Kurilpa BridgeEdit profile
Kurilpa Bridge is the world’s largest structure to be based upon the principles of ‘tensegrity’, the term coined by Richard Buckminster Fuller to describe a system of balanced compressive and tensile forces.
The architecture that this structure has generated has transformed Brisbane’s self-image, and its tourism identity, to that of a city of walking and cycling.
The strategy behind the exploration of tensegrity began at the national competition stage. It was during this stage that our architecture and engineering team recognised that conventional structures would not satisfy critical brief requirements – to span over Brisbane’s Riverside Expressway and to minimise impact on a park significant to indigenous people on the other side. Tensegrity minimised the deck thickness, thereby minimising ramp length down on that side, and it created a deceptively strong structure to span the expressway without change of system. The structure also spans the 120 metres of required navigational channel, while maintaining the scale of a pedestrian bridge.
A further source of inspiration for the tensegrity structure was the fact that its major contemporary exponent is an artist, the American sculptor Kenneth Snelson. The Kurilpa Bridge links the Brisbane CBD to the city’s Arts precinct, and it is frequently cited as the symbol of Brisbane’s focus upon linking art, science and engineering.
This relationship inspired the Queensland Gallery of Modern Art to site its newly acquired installation “We are shipwrecked and landlocked” by Scottish artist Martin Boyce on the entrance path to the bridge. The installation and the bridge, one an artwork and the other an architectural structure, both contain reference to the notion of a ‘collapsed landscape’, reinforcing the synergy between art and architecture.
Kurilpa Bridge is also experienced as a new piece of urban space within which are smaller urban spaces, and beyond which are other new urban spaces that the bridge has spawned. Although the bridge is in itself 360 metres long, it now connects approximately 1.5 kilometres of continuous pathway from South Brisbane, through the Arts precinct, across the river into the CBD, through a new Queensland justice precinct and city open space, known as Roma Street Parkland. This corridor is the largest unimpeded pedestrian and cycle way in Brisbane City Centre.
It is often said that people will create metaphors for unfamiliar structures; Kurilpa Brisbane has been no exception.
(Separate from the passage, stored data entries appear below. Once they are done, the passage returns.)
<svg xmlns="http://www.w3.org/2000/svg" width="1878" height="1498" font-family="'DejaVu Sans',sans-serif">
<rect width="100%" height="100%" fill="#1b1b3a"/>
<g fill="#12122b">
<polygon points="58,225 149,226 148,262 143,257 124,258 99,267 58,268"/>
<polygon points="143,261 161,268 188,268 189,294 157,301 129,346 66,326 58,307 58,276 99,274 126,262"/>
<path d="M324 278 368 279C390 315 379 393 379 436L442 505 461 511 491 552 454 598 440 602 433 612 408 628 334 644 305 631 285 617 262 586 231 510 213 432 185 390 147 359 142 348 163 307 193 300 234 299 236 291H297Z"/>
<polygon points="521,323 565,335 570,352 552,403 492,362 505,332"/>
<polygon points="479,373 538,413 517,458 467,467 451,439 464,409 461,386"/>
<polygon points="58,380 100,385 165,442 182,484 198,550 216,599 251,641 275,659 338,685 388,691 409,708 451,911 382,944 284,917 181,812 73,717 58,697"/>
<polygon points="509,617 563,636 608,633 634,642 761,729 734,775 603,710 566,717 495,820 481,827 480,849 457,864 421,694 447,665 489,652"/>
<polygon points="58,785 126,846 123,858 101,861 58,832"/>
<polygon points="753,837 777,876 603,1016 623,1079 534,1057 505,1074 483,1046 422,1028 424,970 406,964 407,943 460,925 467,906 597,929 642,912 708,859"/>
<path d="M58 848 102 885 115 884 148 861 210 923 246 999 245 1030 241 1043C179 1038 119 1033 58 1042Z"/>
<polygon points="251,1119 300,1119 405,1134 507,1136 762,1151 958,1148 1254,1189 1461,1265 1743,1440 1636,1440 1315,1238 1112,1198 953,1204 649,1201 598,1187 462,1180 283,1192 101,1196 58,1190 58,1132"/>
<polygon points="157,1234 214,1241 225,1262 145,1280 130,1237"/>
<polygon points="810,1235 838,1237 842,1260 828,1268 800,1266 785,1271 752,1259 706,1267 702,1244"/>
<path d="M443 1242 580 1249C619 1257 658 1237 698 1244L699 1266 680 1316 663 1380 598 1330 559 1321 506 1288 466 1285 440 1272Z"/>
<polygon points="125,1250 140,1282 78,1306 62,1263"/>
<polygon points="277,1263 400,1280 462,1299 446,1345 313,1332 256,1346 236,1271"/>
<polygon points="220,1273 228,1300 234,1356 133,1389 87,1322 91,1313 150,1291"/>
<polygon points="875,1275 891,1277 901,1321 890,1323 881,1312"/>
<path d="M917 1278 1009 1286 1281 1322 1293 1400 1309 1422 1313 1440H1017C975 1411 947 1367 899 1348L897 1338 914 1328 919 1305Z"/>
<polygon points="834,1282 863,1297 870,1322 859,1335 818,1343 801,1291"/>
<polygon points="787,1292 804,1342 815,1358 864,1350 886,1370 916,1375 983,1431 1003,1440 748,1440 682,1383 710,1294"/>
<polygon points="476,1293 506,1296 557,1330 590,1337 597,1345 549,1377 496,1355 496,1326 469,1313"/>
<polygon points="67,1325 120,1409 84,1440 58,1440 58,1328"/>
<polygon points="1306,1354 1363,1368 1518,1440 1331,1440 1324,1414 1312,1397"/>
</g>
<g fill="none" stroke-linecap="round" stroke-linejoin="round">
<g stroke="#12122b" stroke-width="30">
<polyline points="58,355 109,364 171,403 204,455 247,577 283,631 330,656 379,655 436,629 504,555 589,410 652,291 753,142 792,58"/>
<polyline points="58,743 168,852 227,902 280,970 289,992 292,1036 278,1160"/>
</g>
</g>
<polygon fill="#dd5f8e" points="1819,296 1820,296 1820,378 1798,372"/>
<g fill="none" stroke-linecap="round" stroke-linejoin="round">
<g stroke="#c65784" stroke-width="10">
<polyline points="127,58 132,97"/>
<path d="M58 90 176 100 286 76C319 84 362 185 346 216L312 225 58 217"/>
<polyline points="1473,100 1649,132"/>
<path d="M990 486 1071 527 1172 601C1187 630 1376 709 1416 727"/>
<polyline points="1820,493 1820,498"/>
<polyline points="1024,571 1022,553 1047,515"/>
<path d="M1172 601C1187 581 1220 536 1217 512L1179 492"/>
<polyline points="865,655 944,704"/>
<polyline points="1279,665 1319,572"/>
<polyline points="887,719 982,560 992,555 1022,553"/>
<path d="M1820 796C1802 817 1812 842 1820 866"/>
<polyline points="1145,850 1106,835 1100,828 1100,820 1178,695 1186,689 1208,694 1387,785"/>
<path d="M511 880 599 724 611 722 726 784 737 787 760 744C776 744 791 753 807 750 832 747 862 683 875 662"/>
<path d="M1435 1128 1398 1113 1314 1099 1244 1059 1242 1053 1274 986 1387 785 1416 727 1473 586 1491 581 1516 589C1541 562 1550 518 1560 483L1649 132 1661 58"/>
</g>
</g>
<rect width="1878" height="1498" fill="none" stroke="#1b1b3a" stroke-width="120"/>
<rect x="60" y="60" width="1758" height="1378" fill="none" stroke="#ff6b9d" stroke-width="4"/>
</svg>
Its nautical references are relatively obvious, however it has also been considered analogous to the spokes of bicycle helmets which Brisbane cyclists wear to deter diving birds, to an upside down spider, and even to a dance frozen in time. These metaphors illustrate the extent to which the public imagination has been sparked by the bridge design.
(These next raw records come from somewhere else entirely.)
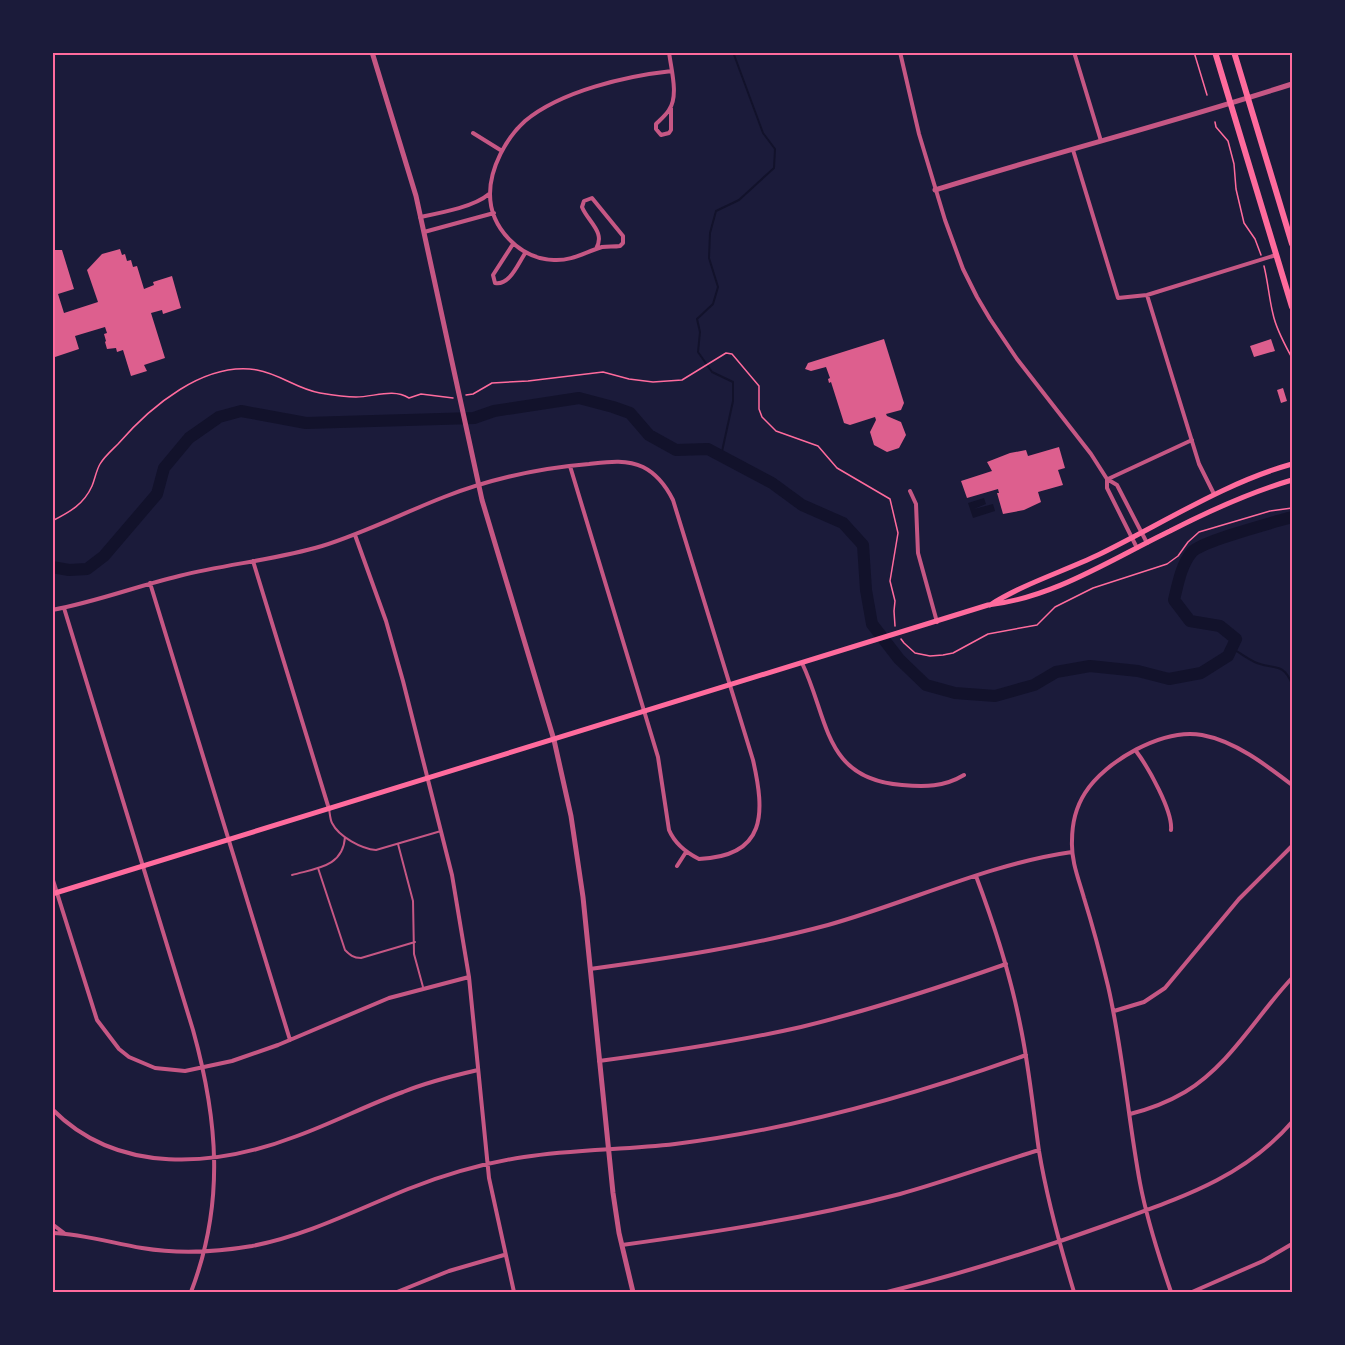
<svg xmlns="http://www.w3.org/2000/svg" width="1345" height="1345" font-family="Figtree,sans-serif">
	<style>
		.water { fill: #12122b }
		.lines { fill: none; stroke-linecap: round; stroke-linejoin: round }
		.stream { stroke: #12122b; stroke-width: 2 }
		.river { stroke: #12122b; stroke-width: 12 }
		.building { fill: #dd5f8e }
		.path { stroke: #ff6b9d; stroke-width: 1.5 }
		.service { stroke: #c65784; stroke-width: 2 }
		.minor { stroke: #c65784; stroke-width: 4 }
		.tertiary { stroke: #c65784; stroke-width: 5 }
		.secondary { stroke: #ff6b9d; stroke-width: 5 }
		.primary { stroke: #ff6b9d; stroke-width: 6 }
		.neatline { fill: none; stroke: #ff6b9d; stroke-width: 2 }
	</style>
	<rect width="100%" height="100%" fill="#1b1b3a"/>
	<path class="water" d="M984,498l2,6 -12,5 19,-5 2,7 -22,7 -5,-15z"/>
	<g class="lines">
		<path class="stream" d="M721,456l12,-55v-19l-21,-10 -14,-20 2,-20 -3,-13 16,-15 5,-17 -9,-29 1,-25 6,-22 23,-11 35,-32 1,-19 -12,-16 -30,-81
			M1232,648c8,5 17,12 25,15 18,7 26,-1 35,21"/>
		<path class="river" d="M52,567l17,3 18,-1 17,-13 53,-62 7,-26 25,-30 30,-21 22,-6 65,12 168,-5 20,-7 85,-13 34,9 17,6 19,22 27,15 32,-1 64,34 30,22 41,18 20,22 3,45 6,34 27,35 27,26 29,8 40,3 39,-11 22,-13 34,-6 48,5 31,8 32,-6 27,-17 8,-17 -16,-13 -30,-5 -16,-21c4,-16 7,-35 18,-48 10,-11 83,-30 100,-35"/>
	</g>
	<path class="building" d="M120,249l2,6 3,-1 2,7 4,-1 2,7 4,-1 7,23 10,-4 -1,-3 19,-6 9,32 -18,6 -1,-4 -11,3 14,45 -21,7 3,6 -16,5 -8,-26 -6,2 -1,-4 -9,1 -2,-7 1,-1 -2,-7 3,-1 -2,-6 -30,9 4,13 -27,9v-108h10l12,39 -16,5 6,19 34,-11 -11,-32 15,-16z
		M884,339l20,64 -3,7 -15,4 1,2 14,6 5,13 -7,13 -12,4 -13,-7 -4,-13 6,-12 -1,-3 -25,8 -6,-2 -13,-41 -2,1 -1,-4 2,-1 -4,-11 -15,4 -6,-2 3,-6z
		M1271,339l4,12 -21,6 -4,-11z
		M1283,388l4,13 -6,2 -4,-13z
		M1059,447l6,21 -7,2 5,15 -25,7 3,10 -17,8 -21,4 -6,-21h2l-1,-4 -31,9 -6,-17 31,-10 -5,-9 23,-9 16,-3 2,6z"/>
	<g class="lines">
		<path class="path" d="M1194,52l13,43
			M1215,122l1,5 12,14 6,23 2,25 8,34 11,16 6,16
			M1264,266c4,16 5,32 9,48 3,15 12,31 19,44
			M466,395l7,-1 19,-11 36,-2 75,-9 26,7 24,3 29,-2 44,-27 6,1 27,32v23l3,8 14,14 42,15 19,22 53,31 8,34 -8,48 5,20 -1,10 1,15
			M52,521c18,-9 32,-17 40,-35 3,-7 4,-15 8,-22 4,-7 12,-14 18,-20 32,-37 86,-83 139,-74 23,4 40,19 63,23 12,2 24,4 36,4 18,0 37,-9 53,1l12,-4 32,4
			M901,639l3,4 11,10 15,3 13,-1 10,-2 35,-19 49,-9 18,-18 38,-19 74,-24 11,-8 10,-14 11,-10 71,-21 22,-3"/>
		<path class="service" d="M329,809c1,5 1,10 3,14 7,14 30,26 44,27l65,-19
			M398,844l15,57 1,53 9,33
			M318,868l27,82c5,5 8,8 16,8l54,-16
			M292,875c25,-7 51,-8 53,-38"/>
		<path class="minor" d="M669,52c2,17 10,44 0,58 -3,5 -9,10 -13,14v5l5,6 8,-2 2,-3v-22
			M900,52l19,82 26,86 18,49 14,28 13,22 27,40 74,95 16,25 10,6 30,58
			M1074,52l27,89
			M473,133l29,18
			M1073,150l45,148 29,-3 129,-40
			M420,217c20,-4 54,-10 69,-23
			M424,232l70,-19
			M513,244l-20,31 2,8c15,3 23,-20 31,-31
			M596,249c10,-17 -8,-27 -14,-42l2,-6 8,-3 31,38v7l-3,3c-6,1 -12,0 -18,1 -17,5 -30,14 -48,13 -34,-1 -64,-32 -64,-66 0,-26 16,-56 35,-73 36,-30 101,-45 147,-50
			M1147,295l52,169 15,30
			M1108,479l84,-39
			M1107,480v8l30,60
			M910,491l6,13 2,49 19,69
			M355,535l31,86 17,60 49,194 17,102 20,201 25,114
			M253,561l76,248
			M150,583l140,457
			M64,608l129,422c25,90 32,173 -2,262
			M52,610c44,-8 85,-24 127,-34 47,-12 96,-16 143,-30 42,-13 81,-33 122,-49 46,-18 96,-29 145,-33 18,-2 37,-5 54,3 14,7 23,19 30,33l80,260c12,53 14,96 -54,99 -14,-7 -24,-15 -30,-29l-11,-73 -88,-291
			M802,663c27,56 21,116 100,122 23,2 42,2 62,-10
			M1136,751c12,16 37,60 35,79
			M677,866l9,-14
			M976,876c18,48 34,97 44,148 9,42 13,85 19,127 8,48 21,95 35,141
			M52,877l45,143 22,29 10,8 26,11 30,3 47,-10 46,-16 111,-47 80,-21
			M590,969c80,-11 160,-23 238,-44 82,-23 160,-61 244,-73
			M1114,1011l30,-9 21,-14 74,-89 53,-53
			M599,1061c68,-9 136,-19 202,-34 70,-17 137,-39 205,-63
			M52,1109c66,67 164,58 245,27 36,-13 70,-31 106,-44 24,-10 49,-16 75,-22
			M1130,1114c20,-5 38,-12 55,-22 45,-27 72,-77 107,-114
			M52,1224l12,9
			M52,1233c31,1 60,10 90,15 36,6 75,4 110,-2 56,-11 104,-36 156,-57 38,-15 76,-26 116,-32 50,-8 101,-7 151,-13 120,-15 237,-48 351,-89
			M622,1245c94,-13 186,-27 278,-51 47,-13 93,-30 139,-44
			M397,1292l52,-21 55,-16
			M887,1292c74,-18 147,-41 219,-67 70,-26 136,-45 186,-103
			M1171,1292c-12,-35 -24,-72 -31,-109 -12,-65 -17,-132 -32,-197 -7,-29 -15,-59 -24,-88 -5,-18 -13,-37 -12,-57 0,-16 4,-34 13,-48 20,-32 78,-65 117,-58 33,6 64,30 90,50
			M1192,1292l71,-31 29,-17"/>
		<path class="tertiary" d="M372,52l44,144 66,304 72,240 17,76 12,81 30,296 6,40 14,59
			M935,190c119,-37 239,-68 357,-106"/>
		<path class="secondary" d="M990,605c33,-21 72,-33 108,-50 64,-31 126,-72 194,-91
			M52,894l936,-289c65,-7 124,-46 182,-74 39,-20 81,-39 122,-51"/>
		<path class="primary" d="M1215,52l77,255
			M1234,52l58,192"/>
	</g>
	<rect width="1345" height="1345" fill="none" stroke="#1b1b3a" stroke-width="108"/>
	<rect x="54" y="54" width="1237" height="1237" class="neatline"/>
</svg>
Resolution of the bridge entailed Arup in extensive computer and physical modelling from Australia to New York and London. The modelling information was transmitted back to Brisbane where continuous adjustments were made to refine angles of members, junctions, the deck edges and the canopy which acts in pure tensegrity throughout the length of the bridge. Solar photovoltaics along the canopy roof generate all of the power required for lighting the bridge including LED lighting that changes its colour and is synchronised for major events.
Kurilpa Bridge plays a significant role in the lives of Brisbane’s aboriginal people as it is sited (coincidentally) at the point on the river where the ancestors were able to cross the Brisbane River between the northern to southern lands. The two most relevant tribes – the Turrbal and Jagera – were continuously consulted on the bridge design, this process gaining significant endorsement.
Kurilpa Bridge is also the culmination of our twenty year collaboration between Cox Rayner Architects and Arup, our mutual knowledge and respect enabling conceptualisation beyond our individual thought processes.